The full listing should be set down again without a single alteration.

COLLECTED DATA

>>>

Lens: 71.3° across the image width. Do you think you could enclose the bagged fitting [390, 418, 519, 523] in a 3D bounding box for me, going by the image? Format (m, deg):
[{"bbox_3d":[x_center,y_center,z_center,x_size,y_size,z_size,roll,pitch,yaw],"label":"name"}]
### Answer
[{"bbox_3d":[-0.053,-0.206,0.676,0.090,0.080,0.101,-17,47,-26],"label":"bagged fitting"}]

<<<

RESULT OF THIS TASK
Lens: 71.3° across the image width. Do you think you could enclose the bagged fitting [390, 418, 519, 523] in a 3D bounding box for me, going by the image? Format (m, deg):
[{"bbox_3d":[x_center,y_center,z_center,x_size,y_size,z_size,roll,pitch,yaw],"label":"name"}]
### Answer
[{"bbox_3d":[-0.053,-0.206,0.676,0.090,0.080,0.101,-17,47,-26],"label":"bagged fitting"}]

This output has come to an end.